O culto à padronização corporal no Brasil
Enviada em 04/09/2019
Em um mundo de redes sociais é comum classificar as pessoas baseando-se apenas em uma foto. Se a foto não estiver em boa resolução, fundo bonito ou a própria pessoa estiver fora do padrão pré definido isso já se torna motivação de violência, discurso de ódio e até preconceitos. Sendo assim, é preciso que esta cultura de padronização termine, pois impõe uma vida inalcançável para as pessoas que tentando buscá-lo colocam suas vidas em risco.
Primeiramente, é preciso lembrar que ninguém é igual, caso contrário não existia variabilidade genética e todos seriam clones. Para o filósofo Immanuel Kant o gosto é subjetivo, e não precisa ser justificado racionalmente.

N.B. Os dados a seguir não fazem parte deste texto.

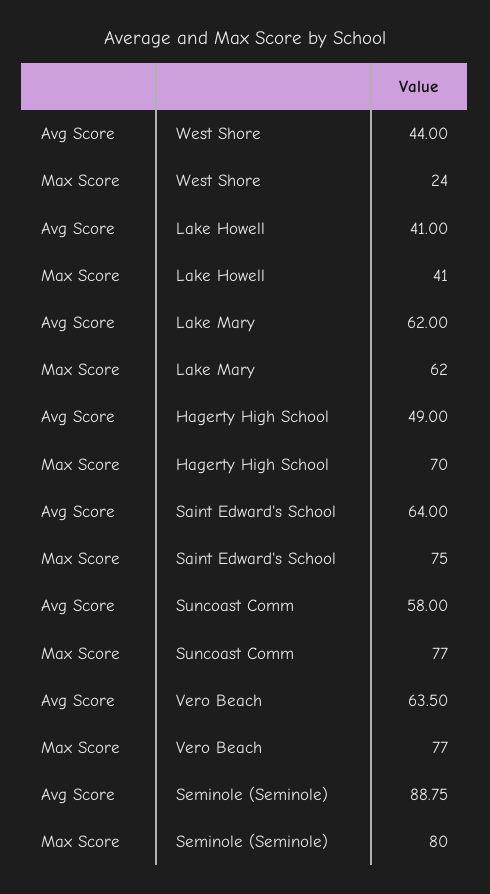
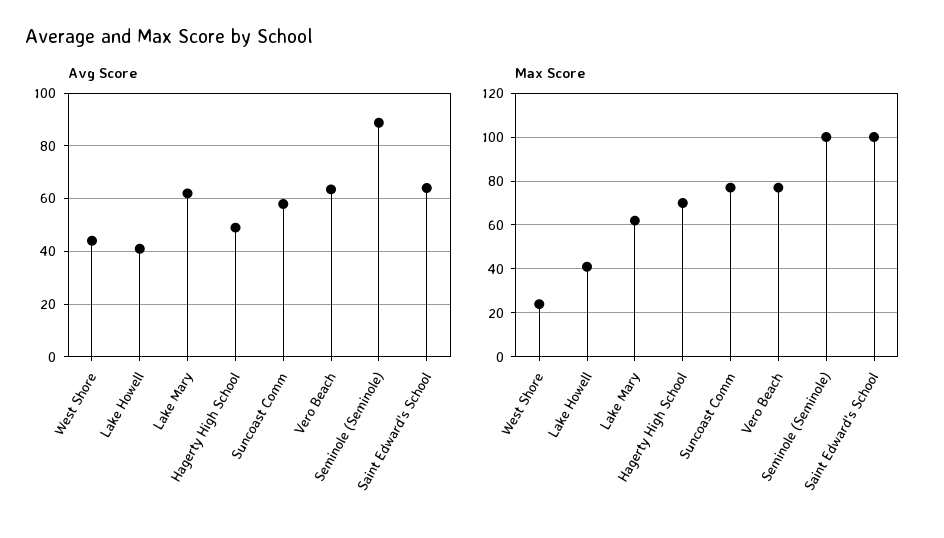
  {
    "Avg Score": {
      "West Shore": 44,
      "Lake Howell": 41,
      "Lake Mary": 62,
      "Hagerty High School": 49,
      "Saint Edward's School": 64,
      "Suncoast Comm": 58,
      "Vero Beach": 63.5,
      "Seminole (Seminole)": 88.75
    },
    "Max Score": {
      "West Shore": 24,
      "Lake Howell": 41,
      "Lake Mary": 62,
      "Hagerty High School": 70,
-     "Saint Edward's School": 75,
+     "Saint Edward's School": 100,
      "Suncoast Comm": 77,
      "Vero Beach": 77,
-     "Seminole (Seminole)": 80
+     "Seminole (Seminole)": 100
    }
  }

Contudo, no mundo líquido da ditadura da padronização tudo tem que ser o mesmo. Uma única perfeição. Para as mulheres cabelos longos e hidratados, um corpo magro, definido. Aos homens corpos bem definidos, cor de olhos, tipos de cabelo e até tons de pele.
Outro fato, é que se alguém não se esforçar para entrar no “normal” ou sair dele é destinado ao esquecimento. Como buscar a perfeição é algo de aclamação no mundo dos likes esta prática pode ser inofensiva. Porém esconde perigos como: anorexia, bulimia, desnutrição e ingestão, aplicação de substâncias podendo levar até a morte.Como exemplo da vocalista do grupo pussycat dolls, Nicole Scherzinger que usou e abusou da sensualidade, contudo para permanecer assim travava uma guerra secreta à bulimia.
Logo, é preciso pôr abaixo os parâmetros perfeitos, pois há pessoas colocando fins em suas vidas inconscientemente. Sendo assim, os veículos midiáticos junto aos orgãos de saúde como hospitais, postos, entre outros. Deveriam explanar o assunto para que desta forma mostram que ser perfeito é impossível é arriscado. E quem sabe desta forma as pessoas se conscientizem de que um corpo bonito não é tudo, e que tenham respeito pelo próximo do jeito que ele é independente de marca, cabelo bonito, entre outros.